Шумилин неожиданно для всех предложил весьма рискованный вариант: выйти в море с теми запасами угля и провизии, которые имеются на корабле. Может быть, удастся получить уголь в Японии, либо встретится в пути отечественное судно, и его капитан не откажется помочь.
Командир корабля и большинство членов судового комитета считали, что пройти на авось через несколько морей — предприятие очень сомнительное.
Наконец пришли к решению, что уголь и провиант необходимо получить в Гонконге, у англичан. Крейсер снялся с якоря и покинул бухту Мидсбой. Он шел четырнадцатиузловым ходом, уверенно рассекая высоким форштевнем хмурые волны Восточно-Китайского моря.
Прапорщик Яхонтов пристально всматривался в морской простор по курсу судна, изредка командовал рулевому:
— Возьми-ка, братец, правее на пять градусов, не то мы бог весть где окажемся вместо Гонконга!
— Есть пять градусов вправо! — докладывал рулевой и привычным движением поворачивал колесо штурвала.
Перед наступлением сумерек на горизонте появился Гонконг. Крейсер взял курс на входные ворота и сбавил ход.
27
Этинген в раздражении прохаживался по кабинету, ища выхода из создавшегося положения. «Флагманский корабль оказался в руках взбунтовавшихся матросов! Как быть с крейсером «Печенга»?»
Через плотные шторы с улицы доносился глухой стук колес проезжавших экипажей. Раздавались пронзительные выкрики уличных торговцев, разносивших зелень, фрукты и рыбу. За годы службы в Гонконге консул никак не мог привыкнуть к этому шуму.

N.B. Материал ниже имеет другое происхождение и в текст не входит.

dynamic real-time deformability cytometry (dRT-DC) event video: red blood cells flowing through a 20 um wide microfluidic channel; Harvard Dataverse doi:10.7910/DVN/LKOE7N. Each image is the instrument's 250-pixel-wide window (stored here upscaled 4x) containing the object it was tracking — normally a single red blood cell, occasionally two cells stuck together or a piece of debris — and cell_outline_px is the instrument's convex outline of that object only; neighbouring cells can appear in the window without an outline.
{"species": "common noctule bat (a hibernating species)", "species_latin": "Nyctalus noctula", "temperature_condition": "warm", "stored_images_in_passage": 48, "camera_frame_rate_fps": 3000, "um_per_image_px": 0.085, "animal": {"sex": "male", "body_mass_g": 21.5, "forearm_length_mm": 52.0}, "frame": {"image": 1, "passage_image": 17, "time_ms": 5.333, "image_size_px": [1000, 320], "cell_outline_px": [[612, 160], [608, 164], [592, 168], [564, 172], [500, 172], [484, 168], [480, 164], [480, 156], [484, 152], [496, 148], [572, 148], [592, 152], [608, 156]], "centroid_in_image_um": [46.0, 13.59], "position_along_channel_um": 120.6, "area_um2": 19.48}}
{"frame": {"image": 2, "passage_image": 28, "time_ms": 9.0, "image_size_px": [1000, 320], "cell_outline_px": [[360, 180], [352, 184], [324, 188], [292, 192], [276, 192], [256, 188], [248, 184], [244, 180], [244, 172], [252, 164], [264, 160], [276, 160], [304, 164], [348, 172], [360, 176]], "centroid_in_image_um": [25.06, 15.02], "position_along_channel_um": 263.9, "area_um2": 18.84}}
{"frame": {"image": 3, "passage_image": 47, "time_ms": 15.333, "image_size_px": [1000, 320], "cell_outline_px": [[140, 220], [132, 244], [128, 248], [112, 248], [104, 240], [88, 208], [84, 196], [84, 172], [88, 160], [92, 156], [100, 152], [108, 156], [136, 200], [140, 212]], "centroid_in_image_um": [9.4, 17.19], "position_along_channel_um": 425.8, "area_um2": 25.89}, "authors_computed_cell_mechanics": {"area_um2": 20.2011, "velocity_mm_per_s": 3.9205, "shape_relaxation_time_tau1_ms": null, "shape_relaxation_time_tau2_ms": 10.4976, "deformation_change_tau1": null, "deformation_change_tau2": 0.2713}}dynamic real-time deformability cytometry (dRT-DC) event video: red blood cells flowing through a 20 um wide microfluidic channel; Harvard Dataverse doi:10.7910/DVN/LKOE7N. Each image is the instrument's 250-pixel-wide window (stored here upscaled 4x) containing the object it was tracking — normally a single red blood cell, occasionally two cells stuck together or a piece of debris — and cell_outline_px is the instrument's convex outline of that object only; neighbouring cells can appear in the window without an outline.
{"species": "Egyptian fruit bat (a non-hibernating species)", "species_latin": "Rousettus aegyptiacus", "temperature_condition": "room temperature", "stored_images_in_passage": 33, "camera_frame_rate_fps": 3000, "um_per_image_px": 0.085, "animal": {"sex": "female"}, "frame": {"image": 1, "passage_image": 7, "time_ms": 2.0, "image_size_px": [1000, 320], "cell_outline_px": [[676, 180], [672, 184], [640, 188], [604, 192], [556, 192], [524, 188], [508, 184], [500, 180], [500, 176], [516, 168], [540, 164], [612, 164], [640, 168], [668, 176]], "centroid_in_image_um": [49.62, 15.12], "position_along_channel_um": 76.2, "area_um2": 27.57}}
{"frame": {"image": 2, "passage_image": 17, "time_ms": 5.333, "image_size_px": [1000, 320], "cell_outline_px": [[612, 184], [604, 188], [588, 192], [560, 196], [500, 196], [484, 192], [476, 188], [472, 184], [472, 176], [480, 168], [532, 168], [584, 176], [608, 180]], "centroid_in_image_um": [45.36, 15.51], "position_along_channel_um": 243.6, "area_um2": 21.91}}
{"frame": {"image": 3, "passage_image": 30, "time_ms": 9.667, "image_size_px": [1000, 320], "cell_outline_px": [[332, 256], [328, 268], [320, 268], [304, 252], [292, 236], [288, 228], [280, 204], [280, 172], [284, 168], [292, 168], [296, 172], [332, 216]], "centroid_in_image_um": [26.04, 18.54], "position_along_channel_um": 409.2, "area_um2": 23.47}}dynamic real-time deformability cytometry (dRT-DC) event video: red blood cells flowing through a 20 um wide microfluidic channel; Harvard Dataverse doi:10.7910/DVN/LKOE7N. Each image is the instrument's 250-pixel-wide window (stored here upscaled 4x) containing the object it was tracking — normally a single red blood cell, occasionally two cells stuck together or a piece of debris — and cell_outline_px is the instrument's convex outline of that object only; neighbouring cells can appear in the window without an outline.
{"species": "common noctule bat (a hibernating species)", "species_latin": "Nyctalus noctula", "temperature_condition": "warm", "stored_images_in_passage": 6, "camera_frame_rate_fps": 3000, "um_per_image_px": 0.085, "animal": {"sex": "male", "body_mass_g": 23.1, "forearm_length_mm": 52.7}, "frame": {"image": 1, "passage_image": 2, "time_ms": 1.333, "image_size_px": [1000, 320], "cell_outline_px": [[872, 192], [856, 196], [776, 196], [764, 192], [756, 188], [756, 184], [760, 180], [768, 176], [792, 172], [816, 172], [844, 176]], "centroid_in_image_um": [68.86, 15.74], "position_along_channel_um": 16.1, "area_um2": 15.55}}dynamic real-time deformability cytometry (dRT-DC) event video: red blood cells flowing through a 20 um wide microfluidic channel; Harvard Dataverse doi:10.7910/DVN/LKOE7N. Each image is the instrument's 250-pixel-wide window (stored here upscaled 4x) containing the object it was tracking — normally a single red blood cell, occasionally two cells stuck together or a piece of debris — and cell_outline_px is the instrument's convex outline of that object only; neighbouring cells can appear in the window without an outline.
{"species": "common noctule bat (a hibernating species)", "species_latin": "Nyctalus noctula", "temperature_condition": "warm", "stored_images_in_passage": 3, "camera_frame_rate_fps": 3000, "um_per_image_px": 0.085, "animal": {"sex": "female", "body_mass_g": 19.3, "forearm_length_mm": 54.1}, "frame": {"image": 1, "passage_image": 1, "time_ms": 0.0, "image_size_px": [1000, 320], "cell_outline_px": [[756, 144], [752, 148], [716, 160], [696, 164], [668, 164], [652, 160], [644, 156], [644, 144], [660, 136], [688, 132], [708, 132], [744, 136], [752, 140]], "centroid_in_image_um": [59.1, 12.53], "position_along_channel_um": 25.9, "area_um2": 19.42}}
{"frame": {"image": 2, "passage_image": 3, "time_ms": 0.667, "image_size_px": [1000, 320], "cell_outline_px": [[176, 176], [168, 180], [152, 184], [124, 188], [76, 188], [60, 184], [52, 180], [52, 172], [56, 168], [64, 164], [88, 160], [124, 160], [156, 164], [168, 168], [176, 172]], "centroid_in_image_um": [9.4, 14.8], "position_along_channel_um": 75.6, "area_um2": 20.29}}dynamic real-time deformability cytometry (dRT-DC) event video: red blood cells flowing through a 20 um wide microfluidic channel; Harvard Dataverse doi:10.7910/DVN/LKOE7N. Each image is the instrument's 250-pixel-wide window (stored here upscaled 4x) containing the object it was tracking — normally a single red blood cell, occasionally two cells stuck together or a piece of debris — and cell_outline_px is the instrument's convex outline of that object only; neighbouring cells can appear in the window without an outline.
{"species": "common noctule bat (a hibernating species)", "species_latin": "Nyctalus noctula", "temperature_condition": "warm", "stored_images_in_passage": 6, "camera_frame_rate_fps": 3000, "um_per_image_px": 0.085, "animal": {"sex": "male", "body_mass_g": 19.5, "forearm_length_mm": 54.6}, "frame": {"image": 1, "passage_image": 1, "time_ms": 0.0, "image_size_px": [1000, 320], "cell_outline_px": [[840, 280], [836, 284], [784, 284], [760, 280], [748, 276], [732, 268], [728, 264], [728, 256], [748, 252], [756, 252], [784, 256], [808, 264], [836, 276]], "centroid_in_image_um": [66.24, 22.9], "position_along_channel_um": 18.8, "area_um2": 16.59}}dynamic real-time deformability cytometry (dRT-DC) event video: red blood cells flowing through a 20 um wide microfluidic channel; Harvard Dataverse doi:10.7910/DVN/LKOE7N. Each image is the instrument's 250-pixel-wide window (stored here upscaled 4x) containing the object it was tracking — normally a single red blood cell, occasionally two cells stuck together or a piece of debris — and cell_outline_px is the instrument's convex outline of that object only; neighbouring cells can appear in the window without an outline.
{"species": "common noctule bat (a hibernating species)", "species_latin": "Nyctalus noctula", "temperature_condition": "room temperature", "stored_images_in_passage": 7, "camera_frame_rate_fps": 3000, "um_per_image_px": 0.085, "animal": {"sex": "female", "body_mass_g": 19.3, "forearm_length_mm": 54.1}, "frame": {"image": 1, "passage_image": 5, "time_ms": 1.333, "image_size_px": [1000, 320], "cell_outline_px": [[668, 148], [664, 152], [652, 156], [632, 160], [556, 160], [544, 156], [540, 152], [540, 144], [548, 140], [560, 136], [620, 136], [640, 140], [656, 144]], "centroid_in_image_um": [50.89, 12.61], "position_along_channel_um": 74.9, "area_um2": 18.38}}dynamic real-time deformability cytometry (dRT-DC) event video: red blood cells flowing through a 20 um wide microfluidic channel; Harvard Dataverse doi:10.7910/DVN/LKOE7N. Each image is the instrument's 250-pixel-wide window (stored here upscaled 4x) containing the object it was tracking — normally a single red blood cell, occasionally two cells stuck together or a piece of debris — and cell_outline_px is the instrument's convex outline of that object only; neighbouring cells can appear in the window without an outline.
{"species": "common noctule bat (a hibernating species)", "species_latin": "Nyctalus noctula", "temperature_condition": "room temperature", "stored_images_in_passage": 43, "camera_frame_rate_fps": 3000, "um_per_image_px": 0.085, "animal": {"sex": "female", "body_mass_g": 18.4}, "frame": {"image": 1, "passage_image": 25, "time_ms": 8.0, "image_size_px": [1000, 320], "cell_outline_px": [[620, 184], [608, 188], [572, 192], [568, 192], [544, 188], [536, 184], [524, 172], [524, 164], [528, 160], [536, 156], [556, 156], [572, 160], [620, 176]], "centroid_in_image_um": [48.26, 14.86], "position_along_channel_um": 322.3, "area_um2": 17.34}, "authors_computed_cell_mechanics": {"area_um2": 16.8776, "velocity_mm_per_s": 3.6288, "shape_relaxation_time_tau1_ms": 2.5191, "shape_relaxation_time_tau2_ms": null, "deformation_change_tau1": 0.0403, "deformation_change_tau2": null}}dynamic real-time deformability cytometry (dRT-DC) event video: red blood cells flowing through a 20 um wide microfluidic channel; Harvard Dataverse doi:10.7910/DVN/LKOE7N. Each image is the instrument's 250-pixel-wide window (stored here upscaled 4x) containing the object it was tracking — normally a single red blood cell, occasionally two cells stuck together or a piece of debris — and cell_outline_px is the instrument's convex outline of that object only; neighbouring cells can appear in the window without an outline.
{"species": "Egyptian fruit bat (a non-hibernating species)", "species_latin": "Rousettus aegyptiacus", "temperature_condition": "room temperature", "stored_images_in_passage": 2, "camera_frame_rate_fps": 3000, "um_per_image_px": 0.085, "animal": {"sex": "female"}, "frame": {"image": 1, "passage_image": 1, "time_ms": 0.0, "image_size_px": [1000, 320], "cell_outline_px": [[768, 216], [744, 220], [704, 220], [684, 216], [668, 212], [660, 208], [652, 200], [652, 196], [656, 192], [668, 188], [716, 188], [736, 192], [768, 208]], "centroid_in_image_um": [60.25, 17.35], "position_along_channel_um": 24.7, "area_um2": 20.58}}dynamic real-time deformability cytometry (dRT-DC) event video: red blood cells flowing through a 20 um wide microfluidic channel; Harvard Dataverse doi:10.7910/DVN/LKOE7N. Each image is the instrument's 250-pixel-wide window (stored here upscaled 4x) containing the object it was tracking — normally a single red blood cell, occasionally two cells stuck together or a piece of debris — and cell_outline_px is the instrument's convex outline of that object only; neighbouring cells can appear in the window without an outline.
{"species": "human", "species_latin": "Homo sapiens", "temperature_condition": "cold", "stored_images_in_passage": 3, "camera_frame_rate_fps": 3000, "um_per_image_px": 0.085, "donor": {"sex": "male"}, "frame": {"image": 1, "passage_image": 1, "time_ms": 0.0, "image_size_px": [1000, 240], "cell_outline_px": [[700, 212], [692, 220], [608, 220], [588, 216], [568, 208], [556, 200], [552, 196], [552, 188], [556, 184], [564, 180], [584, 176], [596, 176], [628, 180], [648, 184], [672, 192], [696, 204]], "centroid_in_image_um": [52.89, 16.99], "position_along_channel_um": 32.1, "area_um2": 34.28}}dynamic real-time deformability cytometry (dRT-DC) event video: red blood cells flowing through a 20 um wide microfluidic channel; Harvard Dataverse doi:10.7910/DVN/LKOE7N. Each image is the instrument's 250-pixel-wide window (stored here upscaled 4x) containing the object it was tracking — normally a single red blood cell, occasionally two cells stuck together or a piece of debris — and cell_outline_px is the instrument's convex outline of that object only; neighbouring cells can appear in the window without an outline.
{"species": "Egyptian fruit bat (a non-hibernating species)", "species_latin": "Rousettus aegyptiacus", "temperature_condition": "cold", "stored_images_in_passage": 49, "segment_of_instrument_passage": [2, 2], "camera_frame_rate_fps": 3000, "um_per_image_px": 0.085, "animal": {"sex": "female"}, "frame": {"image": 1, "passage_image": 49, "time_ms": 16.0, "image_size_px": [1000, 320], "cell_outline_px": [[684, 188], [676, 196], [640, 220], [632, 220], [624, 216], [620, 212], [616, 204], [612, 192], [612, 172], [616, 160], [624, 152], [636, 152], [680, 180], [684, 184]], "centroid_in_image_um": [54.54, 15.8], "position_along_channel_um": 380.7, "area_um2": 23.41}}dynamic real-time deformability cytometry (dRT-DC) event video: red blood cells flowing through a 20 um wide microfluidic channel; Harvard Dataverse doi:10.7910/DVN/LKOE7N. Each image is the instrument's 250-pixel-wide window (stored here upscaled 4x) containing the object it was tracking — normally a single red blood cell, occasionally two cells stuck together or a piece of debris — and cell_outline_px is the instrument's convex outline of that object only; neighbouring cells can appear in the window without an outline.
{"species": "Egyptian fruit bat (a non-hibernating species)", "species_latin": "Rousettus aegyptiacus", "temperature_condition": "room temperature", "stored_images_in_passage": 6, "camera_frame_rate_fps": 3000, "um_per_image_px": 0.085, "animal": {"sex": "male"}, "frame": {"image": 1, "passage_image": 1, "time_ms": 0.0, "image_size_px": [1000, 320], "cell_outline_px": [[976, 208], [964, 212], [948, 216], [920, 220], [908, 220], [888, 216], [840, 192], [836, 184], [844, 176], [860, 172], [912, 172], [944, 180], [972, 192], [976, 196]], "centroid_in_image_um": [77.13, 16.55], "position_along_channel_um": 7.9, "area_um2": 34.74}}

«Скверно получилось! — размышлял Этинген. — Но как-то надо исправить это. На «Печенге» необходимо водворить прежний порядок и вернуть господ офицеров к своим обязанностям».
Ничего другого ему не оставалось, как обратиться за помощью к британским властям. У них — сила. Корабли. Морская пехота. Полиция. Без них не обойтись, как ни крути.
Консул с силой надавил на резиновую грушу звонка. Появился камердинер. Седой, молчаливый, в черном фраке.
— Пальто, галоши, трость, — сухо проговорил Этинген.
Через полчаса российский консул вышел из экипажа, лихо подкатившего к чугунным воротам британского морского штаба.
Опираясь на трость, Этинген поднялся по мраморной лестнице, устланной ковровой дорожкой, на второй этаж.
— Доложите господину адмиралу, мне обязательно необходимо его видеть, — сказал он дежурному.
Адмирал Ноэль сидел за письменным столом.
— Прошу вас, сэр, — лорд пригласил Этингена сесть в кресло с высокой спинкой из черного дерева.